CHN: Courts Block “Public Charge” Implementation; Trump Issues Harsh Proclamation on Immigrants and Health Care

No fewer than five federal judges earlier this month blocked the Trump Administration from implementing its “Public Charge” proposal, which would have denied visas or green cards to immigrants if they have used certain aid programs such as SNAP, Medicaid, or housing assistance.

U.S. District judges in California, Illinois, Maryland, New York, and Washington ruled against the proposal, which had been set to take effect Oct. 15. Three of the rulings – from Maryland, New York, and Washington — included nationwide injunctions against the public charge regulations; the other two were more limited in jurisdiction.

The Trump Administration has not announced plans to appeal the rulings, but is expected to do so. Meanwhile, advocates are declaring victory and relief that the new rules will not go into effect any time soon.

Marielena Hincapié, Executive Director of the National Immigration Law Center, said the court orders “will preserve dignity for countless families, who will be able to continue making empowered decisions about their well-being without concern.”

“We have known from day one that this racially motivated public charge rule is unlawful,” she added. “The public charge attack is about sending one message: if you’re not white or you’re not wealthy, you’re not welcome.
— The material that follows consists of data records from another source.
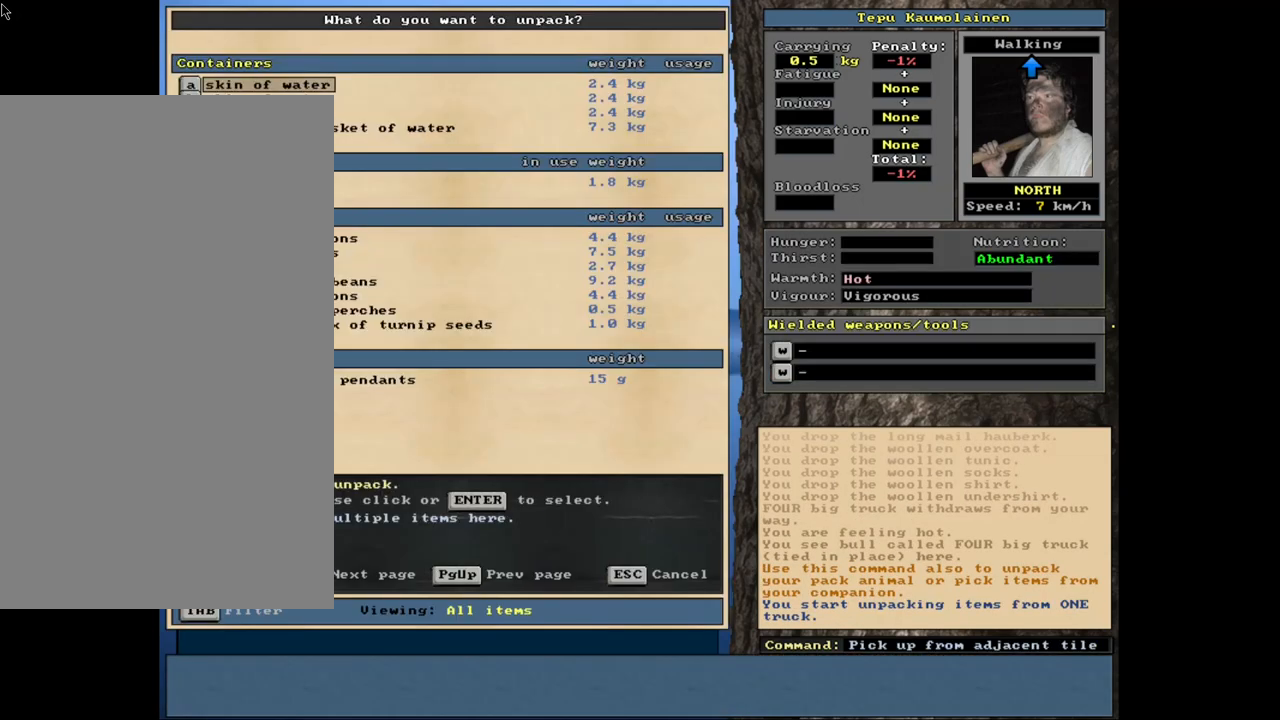
{"keys": [], "mouse": [], "events": []}
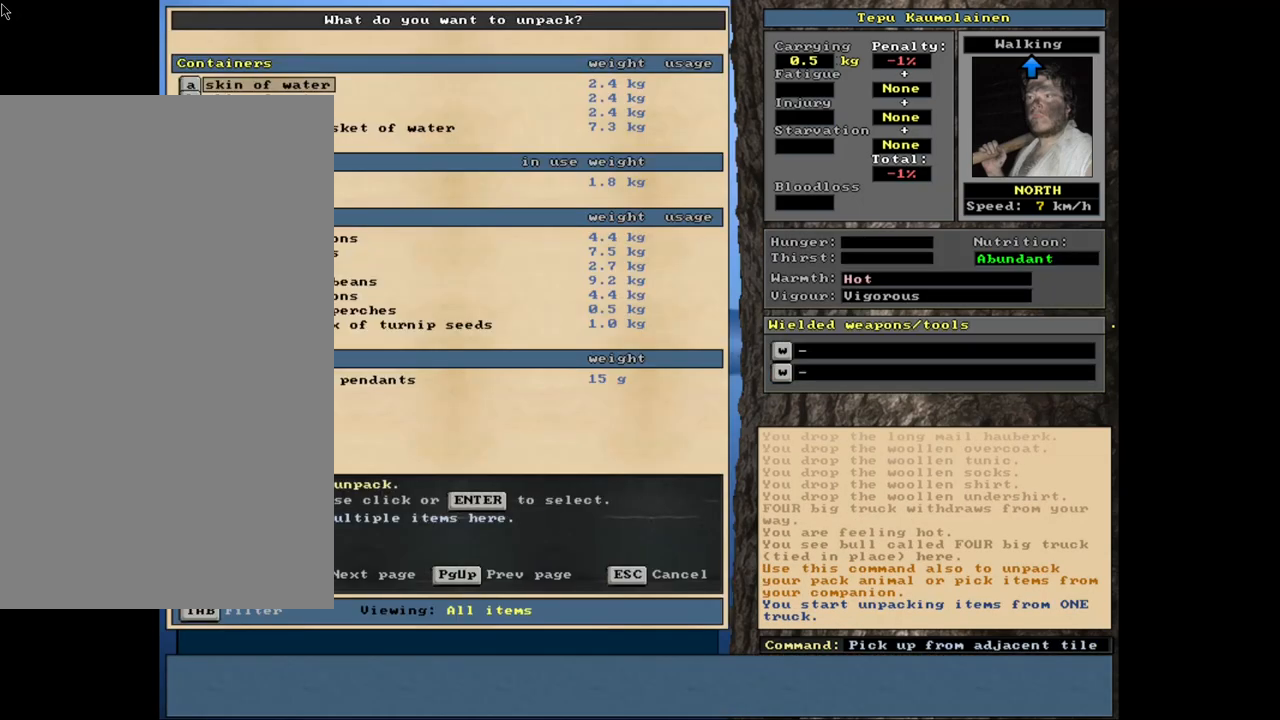
{"keys": [], "mouse": [], "events": []}
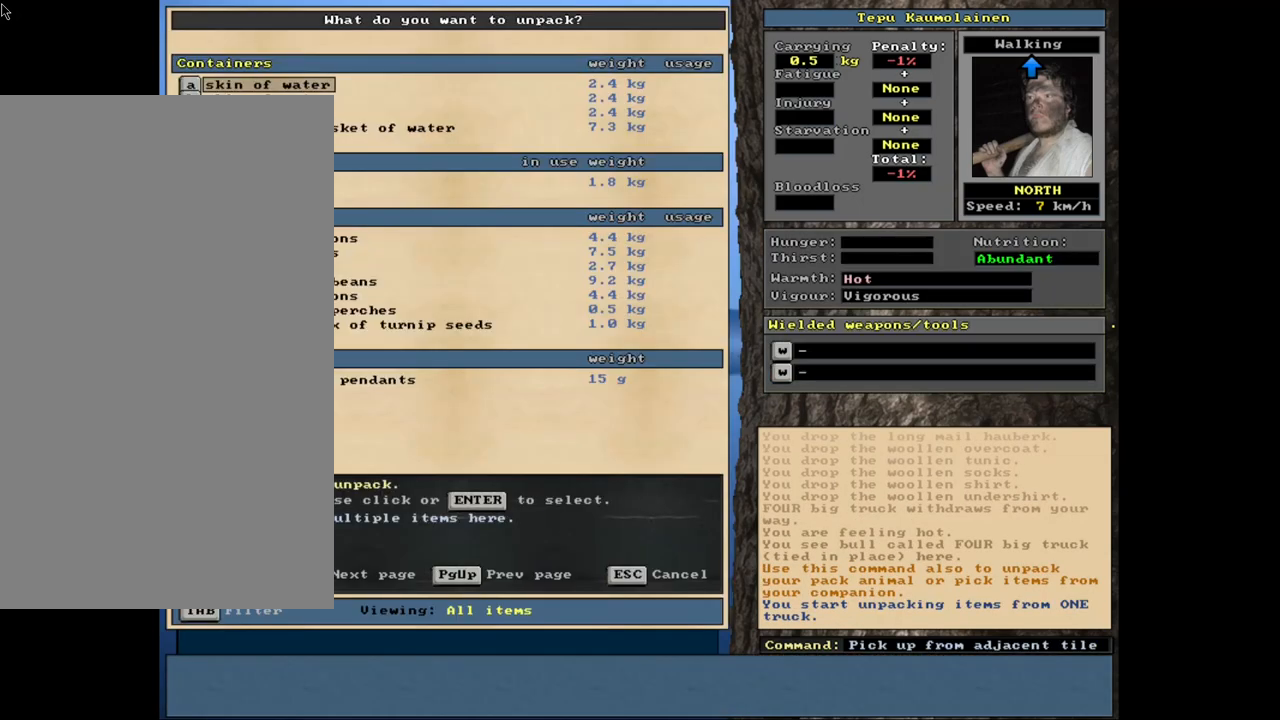
{"keys": [], "mouse": [], "events": [[200, "down", "down"], [300, "down", "up"], [400, "down", "down"], [483, "down", "up"]]}
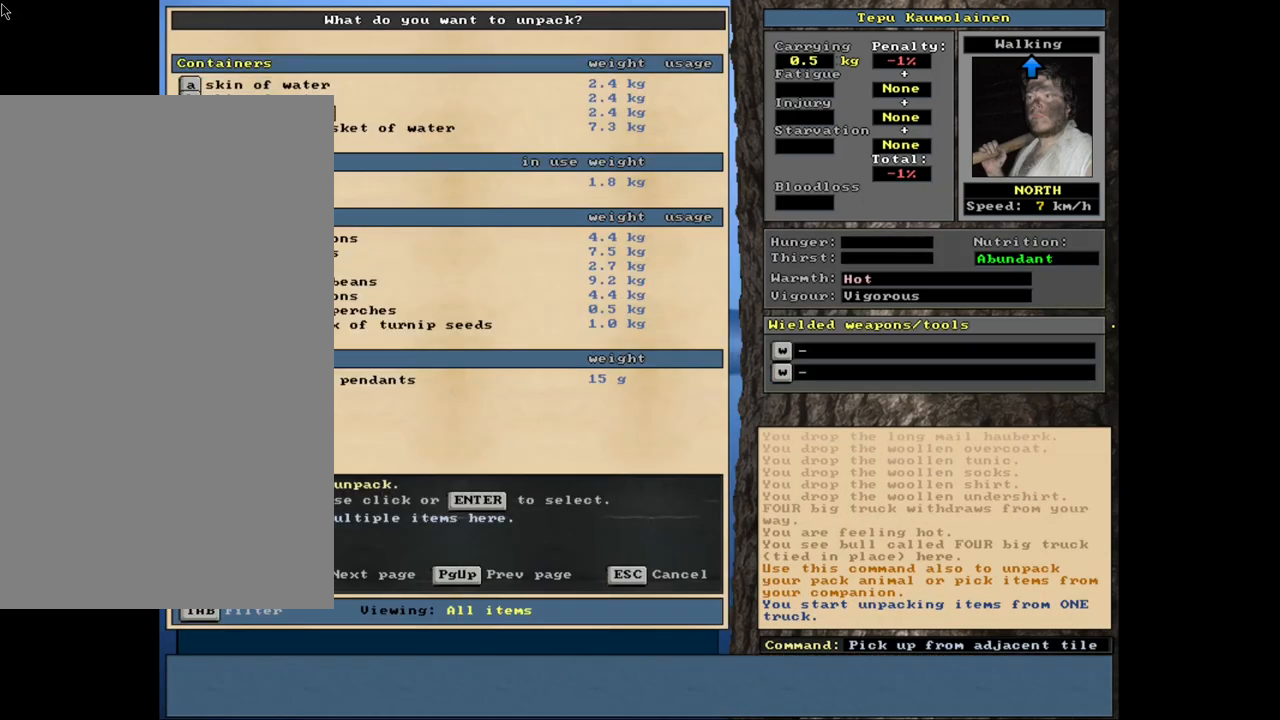
{"keys": ["down"], "mouse": [], "events": [[100, "down", "down"], [183, "down", "up"], [417, "down", "down"]]}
We will continue to fight to defend children and their families until the public charge rule is ultimately struck down, because it has no place in a country that’s supposed to be the land of freedom and justice for all.”
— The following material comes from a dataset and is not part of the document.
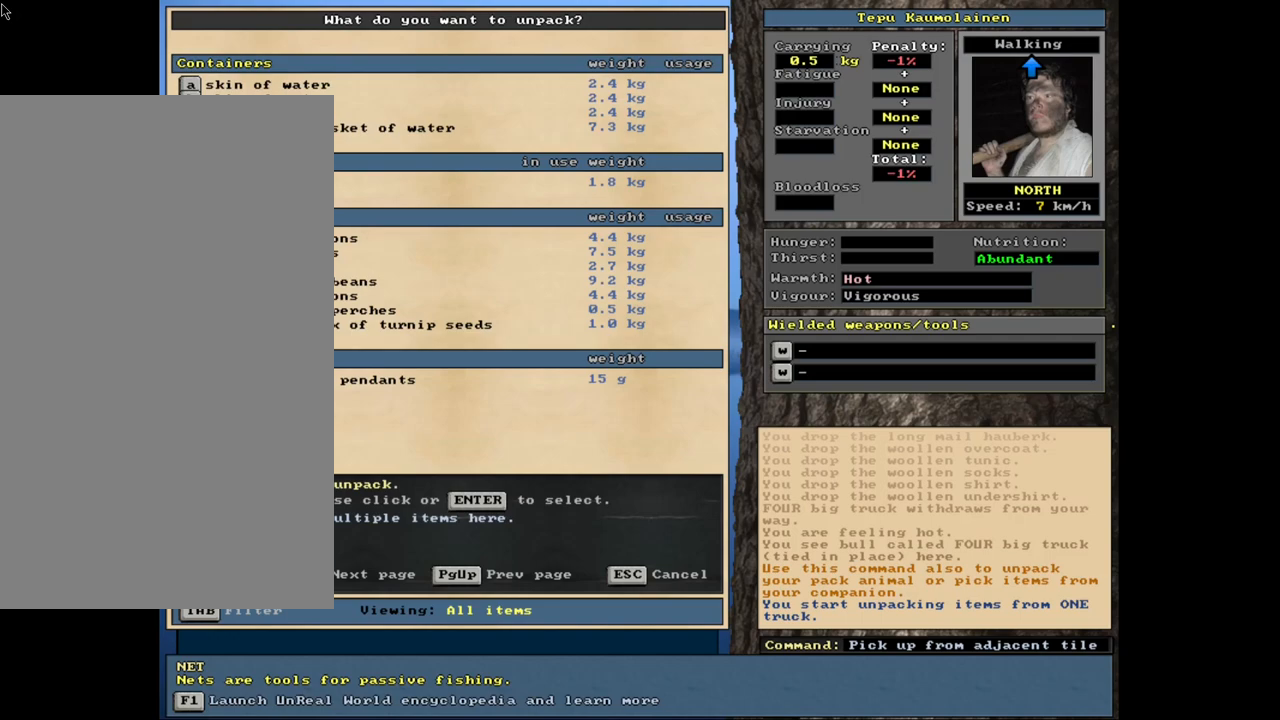
{"keys": [], "mouse": [], "events": [[50, "return", "down"], [100, "return", "up"]]}
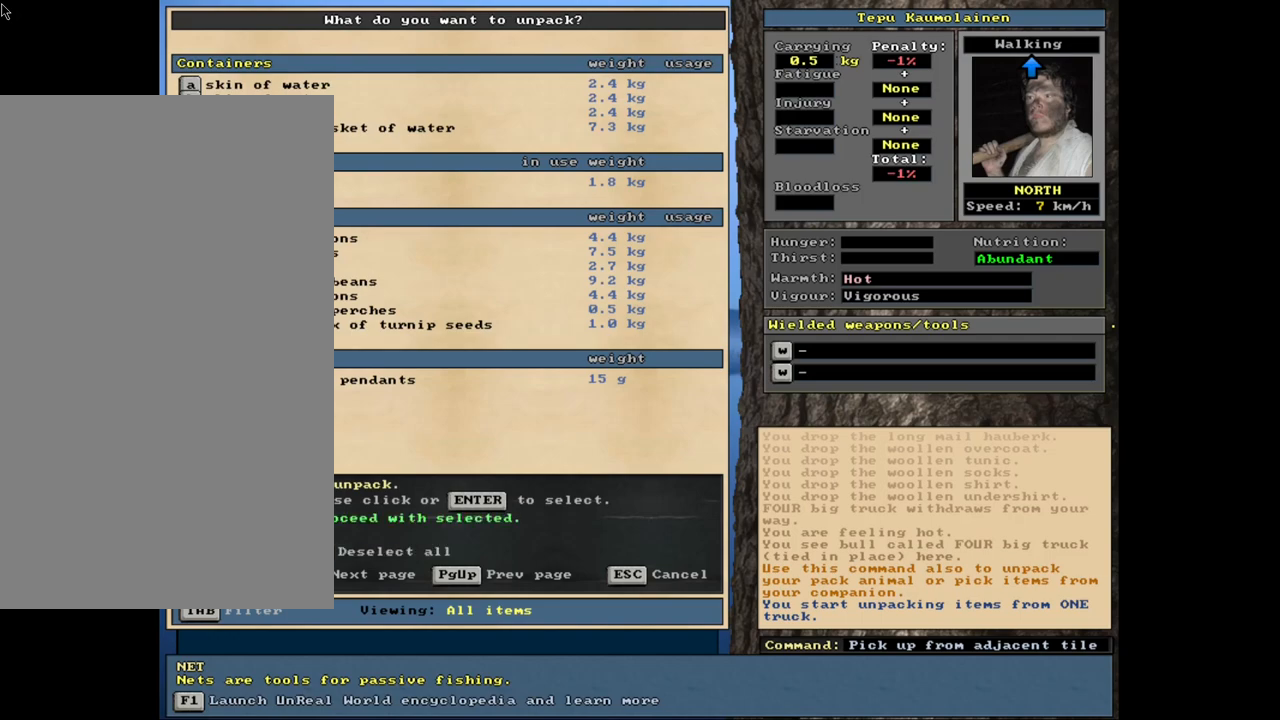
{"keys": [], "mouse": [], "events": [[200, "down", "down"], [217, "down", "up"]]}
Olivia Golden, Executive Director of the Center for Law and Social Policy, said the public charge regulations are “rooted in discrimination and racial animus, target lawfully present immigrants, and send the message that only wealthy and white immigrants have a place in the United States.”

“But today, once again, the courts have stepped in to stop this Administration in its attempt to implement a policy that divides us as a nation and damages the lives of millions of immigrants, their families, their children, and their communities,” Golden added. “Today’s ruling means a temporary halt in the implementation of the public charge rule….We encourage immigrants to continue to seek the services they need to take care of their families and ensure their children’s health and economic security.”

Ample evidence exists that the changes included in the public charge proposal have already had the effect the Trump Administration intended – to chase immigrant families into the shadows and convince them not to apply for aid they are eligible to receive. According to the Urban Institute, one in seven adults in immigrant families reported that they or a family member did not participate in a noncash government benefit program in 2018 for fear of risking future green card status as the Administration was preparing to roll out its public charge regulations. This share was even larger (one in five) among adults in low-income immigrant families.

Meanwhile, just days before the updated public charge proposal was to go into effect, President Trump issued a proclamation that will require immigrants outside of the United States to prove they can obtain health insurance before they are issued a visa.

The rule, which is set to take effect Nov. 3, says immigrants must demonstrate they have health insurance within 30 days of entering the country or that they can afford to cover any medical expenses.

The required insurance can be provided by an employer or be purchased individually, and it can be for catastrophic or short-term coverage. However, immigrants would not be able to obtain a visa if they use the Affordable Care Act’s subsidies when purchasing coverage. The ACA’s subsidies, paid for by the federal government, typically help those purchasing insurance save hundreds or thousands of dollars per year when buying health coverage.

The proclamation effectively creates a health insurance mandate for immigrants – somewhat ironic, given that Trump and the GOP-led Congress repealed the ACA’s individual mandate, arguing that its tax penalty was “cruel” and created an unfair burden.